Junk bond billionaire Ira Rennert has a massive house in the Hamptons.
It’s also pretty controversial. The business mogul, who Forbes says is worth $5.9 billion, was recently in court defending the funding of his Sagaponack estate. Representatives of a now-defunct mining business he used to own claimed he looted the company to build it, and in late February he was ordered to pay back at least $118 million in damages.
But the mansion, constructed for about $110 million but now valued much higher, has been the center of a number of controversies since Rennert built it in the 1990s.
We’re here to walk you through the giant, limestone, Italian renaissance home and its surrounding estate. And thanks to our friend Jeff Cully at EEFAS for supplying the gorgeous aerial photos and video footage of the property.
1. Fair Field, Rennert’s estate, is one of the largest homes in the United States.
According to Crain’s, Rennert’s mansion spans 62,000 square feet, which is equivalent to nearly an acre and a half of land. And the property itself is massive, covering 63 acres of prime Hamptons beachfront.
It’s also one of the most valuable. The home is worth $248 million, according to the Fiscal Times, and would be listed for about $500 million today, one real estate broker told Crain’s.
2. There are actually several houses on the estate.
In addition to the colossal main home, there’s also a play house and two pool houses at Fair Field. Altogether, the buildings cover more than 110,000 square feet.

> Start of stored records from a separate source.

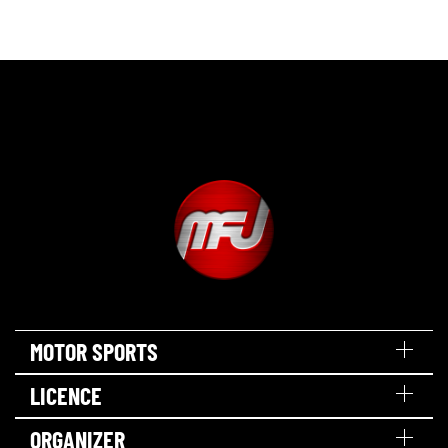
MOTOR SPORTS
LICENCE
ORGANIZER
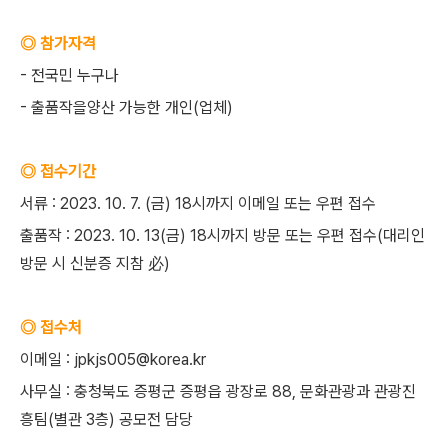
◎ 참가자격
- 전국민 누구나
- 출품작을양산 가능한 개인(업체)
◎ 접수기간
서류 : 2023. 10. 7. (금) 18시까지 이메일 또는 우편 접수
출품작 : 2023. 10. 13(금) 18시까지 방문 또는 우편 접수(대리인
방문 시 신분증 지참 必)
◎ 접수처
이메일 : jpkjs005@korea.kr
사무실 : 충청북도 증평군 증평읍 광장로 88, 문화관광과 관광진
흥팀(별관 3층) 공모전 담당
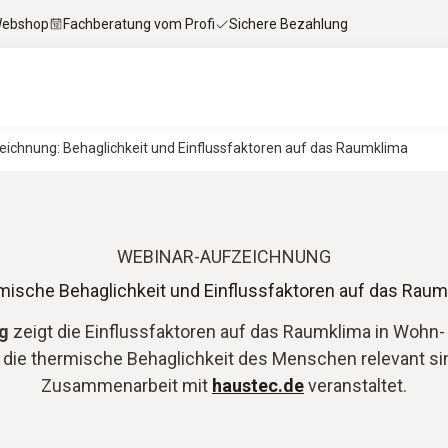
 Webshop
Fachberatung vom Profi
Sichere Bezahlung
ichnung: Behaglichkeit und Einflussfaktoren auf das Raumklima
WEBINAR-AUFZEICHNUNG
mische Behaglichkeit und Einflussfaktoren auf das Raum
ng
zeigt die Einflussfaktoren auf das Raumklima in Woh
ür die thermische Behaglichkeit des Menschen relevant si
Zusammenarbeit mit
haustec.de
veranstaltet.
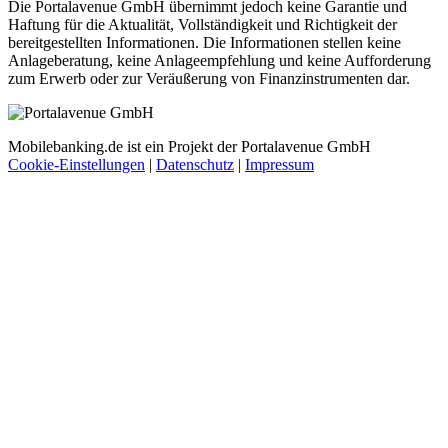
Die Portalavenue GmbH übernimmt jedoch keine Garantie und
Haftung für die Aktualität, Vollständigkeit und Richtigkeit der
bereitgestellten Informationen. Die Informationen stellen keine
Anlageberatung, keine Anlageempfehlung und keine Aufforderung
zum Erwerb oder zur Veräußerung von Finanzinstrumenten dar.
Mobilebanking.de ist ein Projekt der Portalavenue GmbH
Cookie-Einstellungen
|
Datenschutz
|
Impressum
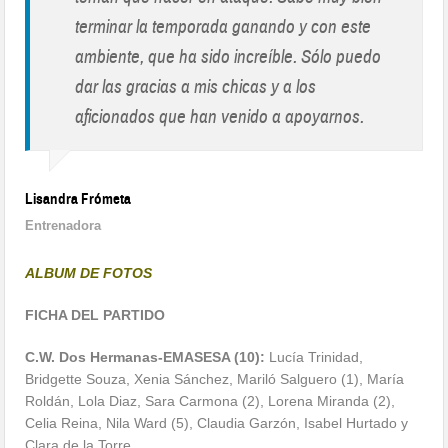
terminar la temporada ganando y con este
ambiente, que ha sido increíble. Sólo puedo
dar las gracias a mis chicas y a los
aficionados que han venido a apoyarnos.
Lisandra Frómeta
Entrenadora
ALBUM DE FOTOS
FICHA DEL PARTIDO
C.W. Dos Hermanas-EMASESA (10):
Lucía Trinidad,
Bridgette Souza, Xenia Sánchez, Mariló Salguero (1), María
Roldán, Lola Diaz, Sara Carmona (2), Lorena Miranda (2),
Celia Reina, Nila Ward (5), Claudia Garzón, Isabel Hurtado y
Clara de la Torre.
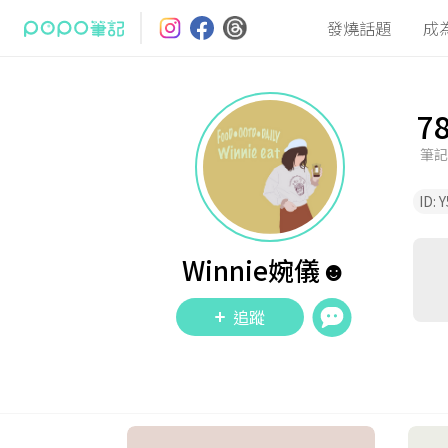
發燒話題
成
7
筆記
ID:
Y
Winnie婉儀☻︎
追蹤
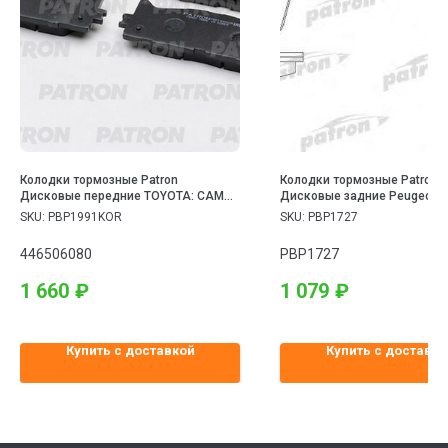
Колодки тормозные Patron
Колодки тормозные Patron
Дисковые передние TOYOTA: CAMRY
Дисковые задние Peugeot 40
седан 01.06- (произведено в Корее)
407 SW 04-, 407 купе 05-, 60
SKU:
PBP1991KOR
SKU:
PBP1727
446506080
PBP1727
1 660
₽
1 079
₽
Купить с доставкой
Купить с доставко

3. The mansion has somewhere between 21 and 29 bedrooms, and between 18 and 39 bathrooms, depending on who you ask.
By most reports, Fair Field has 29 bedrooms and 39 bathrooms, but Zillow, which collects real estate data using public records, counts 21 bedrooms and 18 bathrooms. (For what it’s worth, we think it makes more sense to have more bedrooms than bathrooms.)
The confusion could stem from whether you’re counting the rooms in all buildings on the property, or just the main house.
4. It has 12 chimneys.
Mother Jones noted the dozen chimney, presumably leading to a dozen fireplaces, in a 2012 story about Rennert’s fight with his neighbors about his the path of his helicopter.
5. And a 91-foot-long dining room.
That’s the distance between the bases on a baseball diamond.
6. The 10,000-square-foot playhouse includes a basketball court and a two-lane bowling alley.
That’s according to Crains and Southampton news site 27East. Rennert is widely reported to be reclusive, so we’re not sure who he plays with in his play house. Oh, and there’s also a billiards room, two tennis courts, and two squash courts.
7. The mansion has its own 164-seat theater.
You could basically stage a Broadway production at this place.
8. Rennert’s property taxes alone are enough to buy a few other houses.
Curbed Hamptons reported Rennert’s property taxes at $483,742.54 – or more than $40,000 a month – in 2008. According to CNBC, his taxes were up to $649,281 last year, or as they put it, enough to buy two houses in most other parts of the country.
9. The garage can hold 100 cars.
10. The hot tub cost a reported $150,000.
That’s in addition to three swimming pools.
11. Rennert has repeatedly ticked off his neighbors with his grand plans for Fair Field.
Back when he constructed the place in the 1990s, neighbors found the mansion “audacious,” New York Magazine reported. They fought the construction “tooth and nail.”
They also weren’t pleased when he tried to build his own private museum on site.
According to Curbed, Rennert tried to build a new, 10,000-square-foot museum on the estate. He supposedly owns $500 million worth of art. The reason his neighbors were ticked off that time? He reportedly broke ground for the new building without seeking permission from the village.
They were also peeved when Rennert tried to expand his pool house to include a pilates room. In 2013, he requested permission to add a Pilates studio and, yes, another bathroom, to one of his two pool houses. His neighbors were reportedly fed up with the number of zoning rules he’d already scooted around.
“I don’t even object to the square footage,” one neighbor told 27 East. “It’s a question of principle.”
In the end, the addition was never built.